Source data
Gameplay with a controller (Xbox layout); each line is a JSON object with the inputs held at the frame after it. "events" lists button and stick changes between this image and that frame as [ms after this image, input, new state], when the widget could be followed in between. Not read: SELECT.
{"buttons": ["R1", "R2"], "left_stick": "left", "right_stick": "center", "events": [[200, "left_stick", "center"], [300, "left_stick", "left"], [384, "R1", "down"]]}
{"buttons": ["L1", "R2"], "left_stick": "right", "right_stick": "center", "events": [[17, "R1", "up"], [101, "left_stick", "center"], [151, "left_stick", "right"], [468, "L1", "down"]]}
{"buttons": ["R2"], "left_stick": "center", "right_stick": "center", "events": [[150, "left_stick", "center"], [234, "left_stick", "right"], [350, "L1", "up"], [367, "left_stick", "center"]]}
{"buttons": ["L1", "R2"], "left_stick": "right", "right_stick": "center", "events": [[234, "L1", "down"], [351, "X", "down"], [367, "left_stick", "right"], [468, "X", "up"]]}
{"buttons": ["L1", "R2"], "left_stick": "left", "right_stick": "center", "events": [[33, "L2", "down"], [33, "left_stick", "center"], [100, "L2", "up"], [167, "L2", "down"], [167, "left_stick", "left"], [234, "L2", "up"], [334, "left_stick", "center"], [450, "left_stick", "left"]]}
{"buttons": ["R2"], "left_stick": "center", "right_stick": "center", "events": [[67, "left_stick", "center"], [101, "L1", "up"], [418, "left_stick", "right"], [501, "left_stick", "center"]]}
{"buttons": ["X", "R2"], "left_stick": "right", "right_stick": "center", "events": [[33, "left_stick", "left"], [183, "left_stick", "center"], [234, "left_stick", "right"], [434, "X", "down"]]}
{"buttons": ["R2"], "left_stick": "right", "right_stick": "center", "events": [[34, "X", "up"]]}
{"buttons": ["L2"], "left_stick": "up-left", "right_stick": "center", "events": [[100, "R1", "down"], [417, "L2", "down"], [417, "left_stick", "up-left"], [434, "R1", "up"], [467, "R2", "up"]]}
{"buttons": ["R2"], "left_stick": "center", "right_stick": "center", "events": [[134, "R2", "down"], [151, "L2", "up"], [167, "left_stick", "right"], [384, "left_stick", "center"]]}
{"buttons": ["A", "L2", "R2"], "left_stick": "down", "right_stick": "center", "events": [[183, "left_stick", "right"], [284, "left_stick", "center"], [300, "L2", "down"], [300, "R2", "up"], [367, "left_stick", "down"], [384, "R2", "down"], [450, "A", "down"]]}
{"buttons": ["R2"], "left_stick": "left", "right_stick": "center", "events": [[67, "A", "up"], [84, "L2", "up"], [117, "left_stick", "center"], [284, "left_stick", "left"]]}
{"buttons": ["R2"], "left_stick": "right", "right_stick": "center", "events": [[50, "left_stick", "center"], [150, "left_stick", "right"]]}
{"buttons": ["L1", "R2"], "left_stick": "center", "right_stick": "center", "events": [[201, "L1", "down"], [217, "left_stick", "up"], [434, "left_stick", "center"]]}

### WHAT THIS TASK INVOLVES
Reproduce each line above without any alteration.

### FINISHED EXERCISE
Gameplay with a controller (Xbox layout); each line is a JSON object with the inputs held at the frame after it. "events" lists button and stick changes between this image and that frame as [ms after this image, input, new state], when the widget could be followed in between. Not read: SELECT.
{"buttons": ["R1", "R2"], "left_stick": "left", "right_stick": "center", "events": [[200, "left_stick", "center"], [300, "left_stick", "left"], [384, "R1", "down"]]}
{"buttons": ["L1", "R2"], "left_stick": "right", "right_stick": "center", "events": [[17, "R1", "up"], [101, "left_stick", "center"], [151, "left_stick", "right"], [468, "L1", "down"]]}
{"buttons": ["R2"], "left_stick": "center", "right_stick": "center", "events": [[150, "left_stick", "center"], [234, "left_stick", "right"], [350, "L1", "up"], [367, "left_stick", "center"]]}
{"buttons": ["L1", "R2"], "left_stick": "right", "right_stick": "center", "events": [[234, "L1", "down"], [351, "X", "down"], [367, "left_stick", "right"], [468, "X", "up"]]}
{"buttons": ["L1", "R2"], "left_stick": "left", "right_stick": "center", "events": [[33, "L2", "down"], [33, "left_stick", "center"], [100, "L2", "up"], [167, "L2", "down"], [167, "left_stick", "left"], [234, "L2", "up"], [334, "left_stick", "center"], [450, "left_stick", "left"]]}
{"buttons": ["R2"], "left_stick": "center", "right_stick": "center", "events": [[67, "left_stick", "center"], [101, "L1", "up"], [418, "left_stick", "right"], [501, "left_stick", "center"]]}
{"buttons": ["X", "R2"], "left_stick": "right", "right_stick": "center", "events": [[33, "left_stick", "left"], [183, "left_stick", "center"], [234, "left_stick", "right"], [434, "X", "down"]]}
{"buttons": ["R2"], "left_stick": "right", "right_stick": "center", "events": [[34, "X", "up"]]}
{"buttons": ["L2"], "left_stick": "up-left", "right_stick": "center", "events": [[100, "R1", "down"], [417, "L2", "down"], [417, "left_stick", "up-left"], [434, "R1", "up"], [467, "R2", "up"]]}
{"buttons": ["R2"], "left_stick": "center", "right_stick": "center", "events": [[134, "R2", "down"], [151, "L2", "up"], [167, "left_stick", "right"], [384, "left_stick", "center"]]}
{"buttons": ["A", "L2", "R2"], "left_stick": "down", "right_stick": "center", "events": [[183, "left_stick", "right"], [284, "left_stick", "center"], [300, "L2", "down"], [300, "R2", "up"], [367, "left_stick", "down"], [384, "R2", "down"], [450, "A", "down"]]}
{"buttons": ["R2"], "left_stick": "left", "right_stick": "center", "events": [[67, "A", "up"], [84, "L2", "up"], [117, "left_stick", "center"], [284, "left_stick", "left"]]}
{"buttons": ["R2"], "left_stick": "right", "right_stick": "center", "events": [[50, "left_stick", "center"], [150, "left_stick", "right"]]}
{"buttons": ["L1", "R2"], "left_stick": "center", "right_stick": "center", "events": [[201, "L1", "down"], [217, "left_stick", "up"], [434, "left_stick", "center"]]}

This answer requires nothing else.